Il tweet della deputata del M5S Federica Dieni invoca le dimissioni del ministro Patuanelli: "Stiamo aprendo una crisi con i ministri in carica?". Anche Forza Italia e Italia Viva chiedono il passo indietro dei ministri grillini

"Si dimettano". I ministri "contiani" nel mirino

Il ministro delle Politiche Agricole, Stefano Patuanelli, in mattinata, ha cercato di smorzare i toni chiedendo di "non drammatizzare quello che sta succedendo" a Palazzo Madama. Ma i ministri di Conte ora sono nel mirino, anche del "fuoco amico". Federica Dieni, vicepresidente del Copasir e deputata pentastellata, critica verso la linea dura uscita dal Consiglio nazionale di ieri, mentre è in corso la discussione generale nell’Aula del Senato pubblica un tweet al vetriolo: "Patuanelli voti la fiducia o si dimetta". Qualche ora prima ragionava via social, non senza vena polemica, dell’opportunità di un passo indietro da parte dei ministri grillini. "Si dimettono? O stiamo aprendo una crisi astenendoci dal votare la fiducia con i ministri in carica", scriveva sullo stesso social network invocando la "coerenza".

Sempre su Twitter, era stato il sottosegretario al ministero dell’Interno, Ivan Scalfarotto, di Italia Viva, a sollevare la stessa obiezione. "Il M5S vuole la crisi di governo? Bene: glielo spieghiamo Teresa Bellanova, Elena Bonetti e io come si fa: si lasciano gli incarichi, ci si dimette". "Poi – è la proposta del sottosegretario renziano - il governo vada avanti senza grillini: con più Draghi e meno Conte, noi lo diciamo da sempre, l'Italia ha solo da guadagnare". Un concetto ribadito in aula dal leader del partito, Matteo Renzi, durante le dichiarazioni di voto sul dl Aiuti.

Ad insistere perché chi oggi si asterrà dal votare la fiducia si dimetta è anche il segretario nazionale di Noi Di Centro, Clemente Mastella. "Di norma quando si mette in discussione un'alleanza e si va verso una crisi politica i primi a dimettersi sono i ministri del partito che provoca la lesione nella compagine di governo. – osserva - Si dimettessero i ministri Cinquestelle come fecero i cinque ministri della sinistra democristiana, e tra questi Mattarella, con il governo Andreotti che non condividendo la linea politica dell'esecutivo con grande dignità e stile si dimisero". Il politico centrista accusa i ministri "contiani" di "poltronismo". "Oggi la poltronite acuta che affligge i Cinquestelle li porta a geroglifici parlamentari, ad una grammatica istituzionale incomprensibile. – dice facendo il confronto con il passato - La logica è spietata: o votano la fiducia e stanno al governo e col governo, viceversa i primi ad andare via debbono essere i rappresentanti Cinquestelle al governo".
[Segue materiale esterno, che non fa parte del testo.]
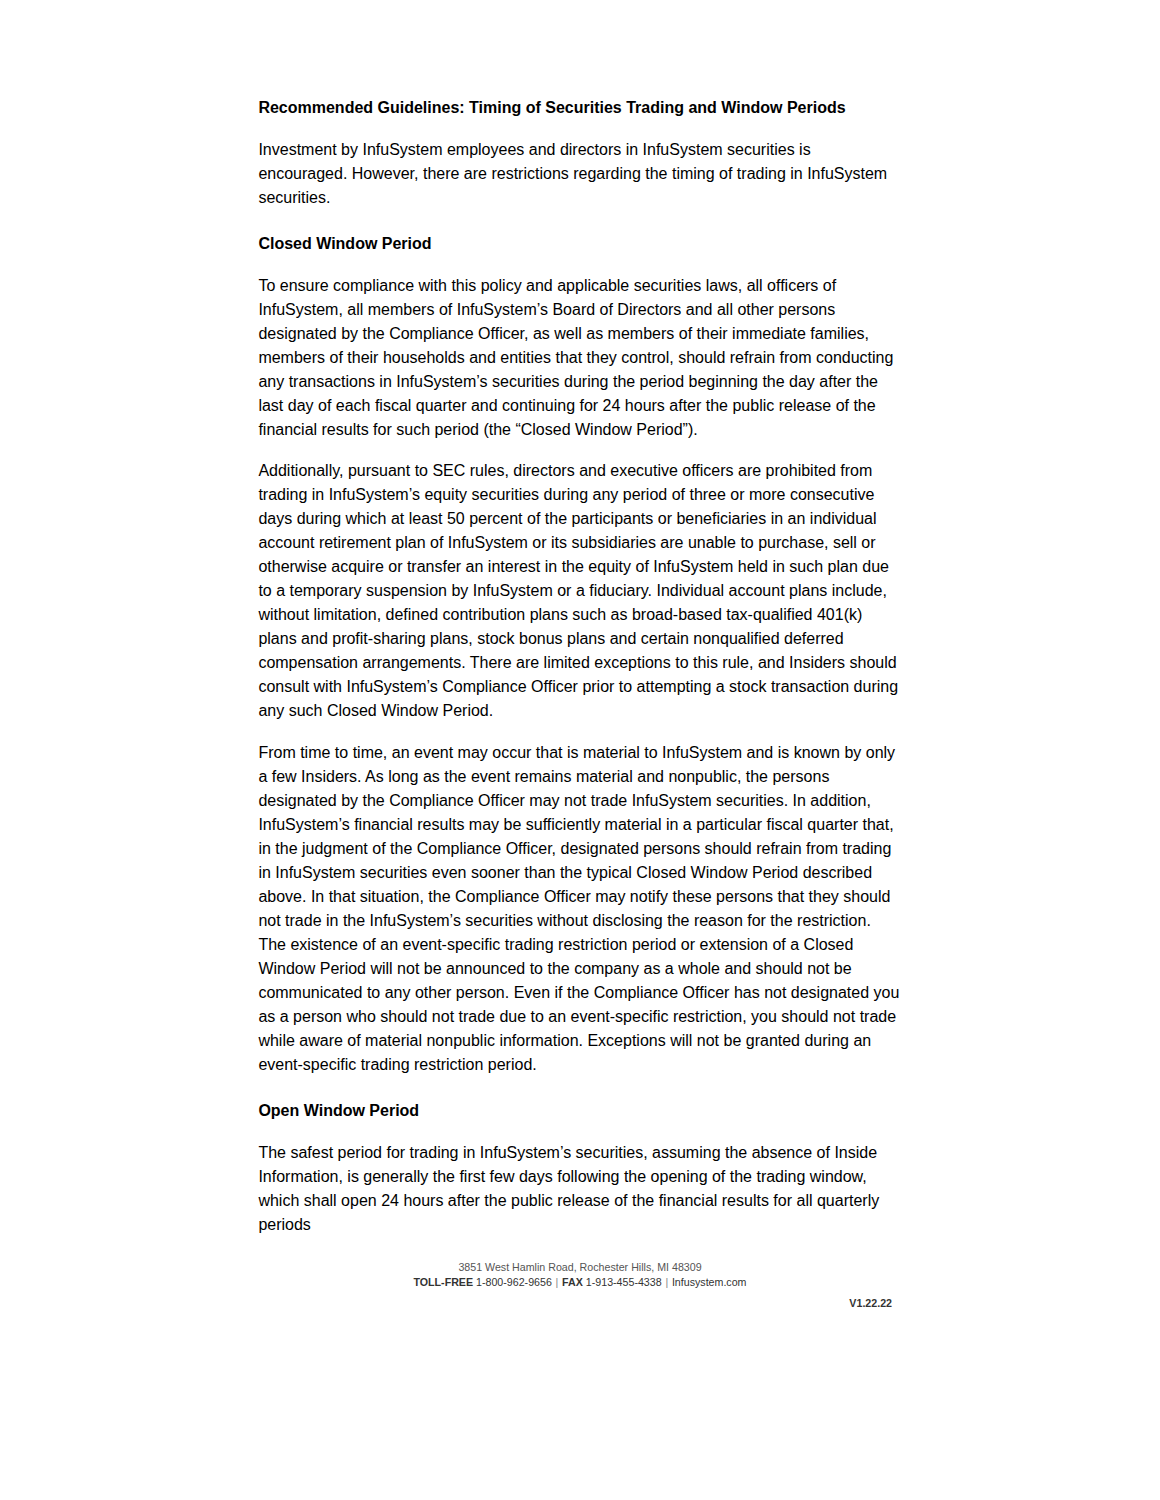Recommended Guidelines: Timing of Securities Trading and Window Periods
Investment by InfuSystem employees and directors in InfuSystem securities is encouraged. However, there are restrictions regarding the timing of trading in InfuSystem securities.
Closed Window Period
To ensure compliance with this policy and applicable securities laws, all officers of InfuSystem, all members of InfuSystem’s Board of Directors and all other persons designated by the Compliance Officer, as well as members of their immediate families, members of their households and entities that they control, should refrain from conducting any transactions in InfuSystem’s securities during the period beginning the day after the last day of each fiscal quarter and continuing for 24 hours after the public release of the financial results for such period (the “Closed Window Period”).
Additionally, pursuant to SEC rules, directors and executive officers are prohibited from trading in InfuSystem’s equity securities during any period of three or more consecutive days during which at least 50 percent of the participants or beneficiaries in an individual account retirement plan of InfuSystem or its subsidiaries are unable to purchase, sell or otherwise acquire or transfer an interest in the equity of InfuSystem held in such plan due to a temporary suspension by InfuSystem or a fiduciary. Individual account plans include, without limitation, defined contribution plans such as broad-based tax-qualified 401(k) plans and profit-sharing plans, stock bonus plans and certain nonqualified deferred compensation arrangements. There are limited exceptions to this rule, and Insiders should consult with InfuSystem’s Compliance Officer prior to attempting a stock transaction during any such Closed Window Period.
From time to time, an event may occur that is material to InfuSystem and is known by only a few Insiders. As long as the event remains material and nonpublic, the persons designated by the Compliance Officer may not trade InfuSystem securities. In addition, InfuSystem’s financial results may be sufficiently material in a particular fiscal quarter that, in the judgment of the Compliance Officer, designated persons should refrain from trading in InfuSystem securities even sooner than the typical Closed Window Period described above. In that situation, the Compliance Officer may notify these persons that they should not trade in the InfuSystem’s securities without disclosing the reason for the restriction. The existence of an event-specific trading restriction period or extension of a Closed Window Period will not be announced to the company as a whole and should not be communicated to any other person. Even if the Compliance Officer has not designated you as a person who should not trade due to an event-specific restriction, you should not trade while aware of material nonpublic information. Exceptions will not be granted during an event-specific trading restriction period.
Open Window Period
The safest period for trading in InfuSystem’s securities, assuming the absence of Inside Information, is generally the first few days following the opening of the trading window, which shall open 24 hours after the public release of the financial results for all quarterly periods
3851 West Hamlin Road, Rochester Hills, MI 48309
TOLL-FREE 1-800-962-9656|FAX 1-913-455-4338|Infusystem.com
V1.22.22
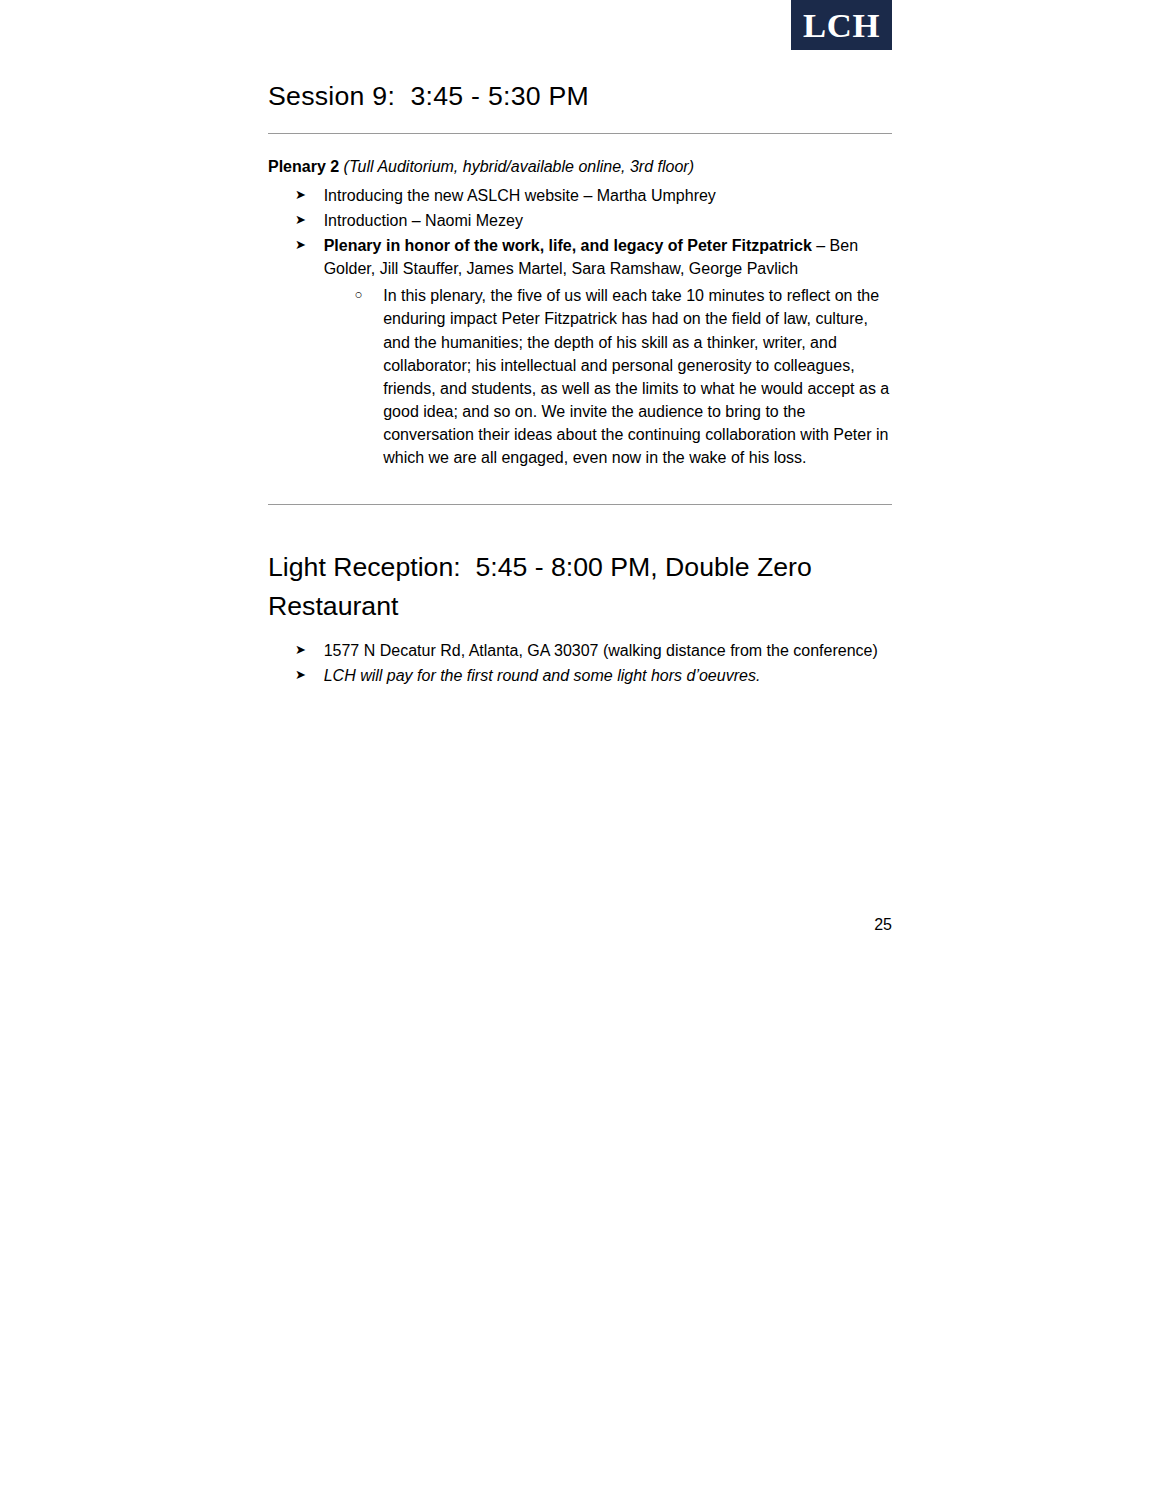LCH
Session 9: 3:45 - 5:30 PM
Plenary 2 (Tull Auditorium, hybrid/available online, 3rd floor)
Introducing the new ASLCH website – Martha Umphrey
Introduction – Naomi Mezey
Plenary in honor of the work, life, and legacy of Peter Fitzpatrick – Ben Golder, Jill Stauffer, James Martel, Sara Ramshaw, George Pavlich
In this plenary, the five of us will each take 10 minutes to reflect on the enduring impact Peter Fitzpatrick has had on the field of law, culture, and the humanities; the depth of his skill as a thinker, writer, and collaborator; his intellectual and personal generosity to colleagues, friends, and students, as well as the limits to what he would accept as a good idea; and so on. We invite the audience to bring to the conversation their ideas about the continuing collaboration with Peter in which we are all engaged, even now in the wake of his loss.
Light Reception: 5:45 - 8:00 PM, Double Zero Restaurant
1577 N Decatur Rd, Atlanta, GA 30307 (walking distance from the conference)
LCH will pay for the first round and some light hors d’oeuvres.
25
Nell'Aula del Senato, Anna Maria Bernini, capogruppo di Forza Italia, pungola il ministro Federico D'Incà parlando di "due giorni di non lucida follia". "Immagino che ora - ripete anche la presidente dei senatori azzurri - trarrà le debite conseguenze come i suoi colleghi ministri e sottosegretari e si dimetta". "Beppe Grillo direbbe dimettetevi e fatevi accompagnare un'ultima volta a casa con le auto blu pagate dai contribuenti. La verità vi fa male e la coerenza vi difetta", è l'affondo della senatrice. Il colpo evidentemente va a segno visto il tentativo di zittirla con urla e fischi dai banchi del M5S, per cui è dovuta intervenire a mettere ordine la presidente Casellati.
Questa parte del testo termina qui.